Claim denied due to non-coverage

I have a medical bill almost $2400 that my insurance is denying to pay.

My wife was covered under my insurance plan since Nov 2021. We had a blood test on 2nd Feb 2022 but later found out the claim was denied. When I called the insurance, they said she was not covered for the month of Feb. The problem is, on 2nd Feb, the provider ran my insurance and found that my wife was covered (this I verified with them lately that they indeed ran my insurance, and, I recall seeing both my name and my wife’s name popup when the provider put our insurance info).

So, basically, they dropped her from the plan for some missing documents that I was supposed to submit. And whatever the reason, I respect the decision. But you still have to let me know she was dropped right? Maybe by email or mail or sth? I got no correspondence.
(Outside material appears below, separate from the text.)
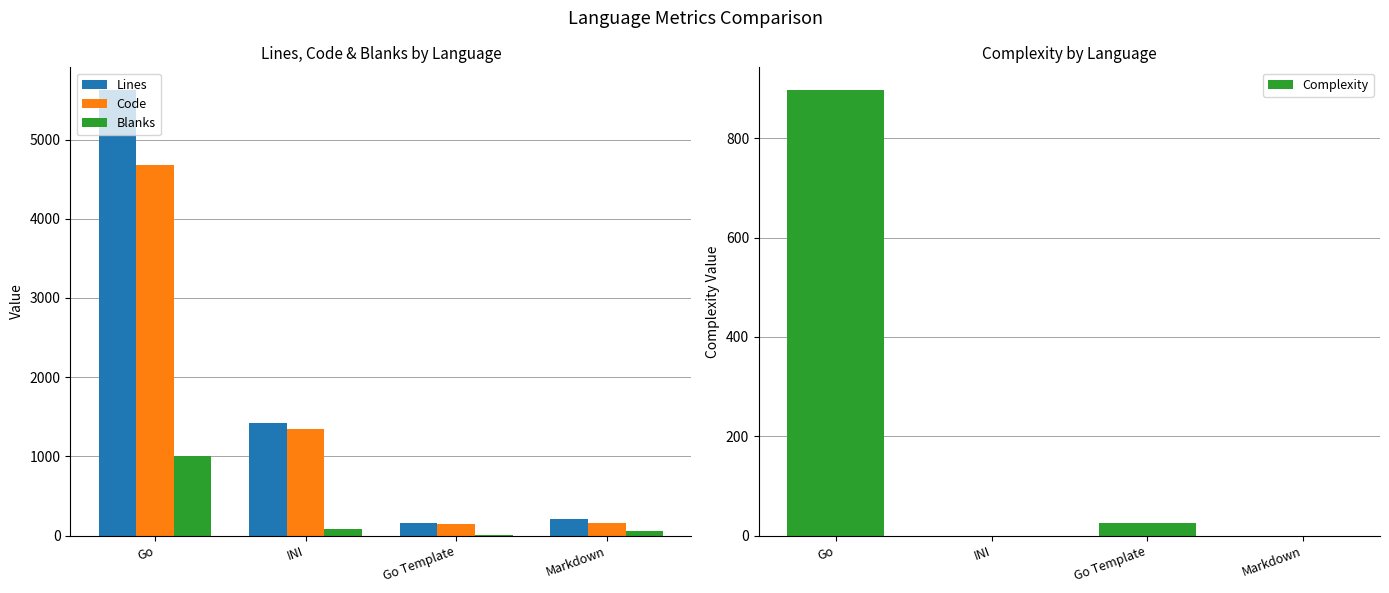

What is the spread (max minus min) of values at Go?

4732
Okay, even if you decide not to do let me know, you should at least show “not covered” when the provider ran you? Because my procedures that day was not an emergency, I could have waited. I added her back to the plan on March.

Now I am trying to add her back to the plan for Feb arguing that it was the insurance company’s fault since they showed her covered. So far they denied the level 1 appeal and I made the level 2 appeal. If this is denied as well, that is it. I cannot make the insurance pay.

I mean is this fair? Why should I be responsible for a bill due to a glitch or technical error on their end?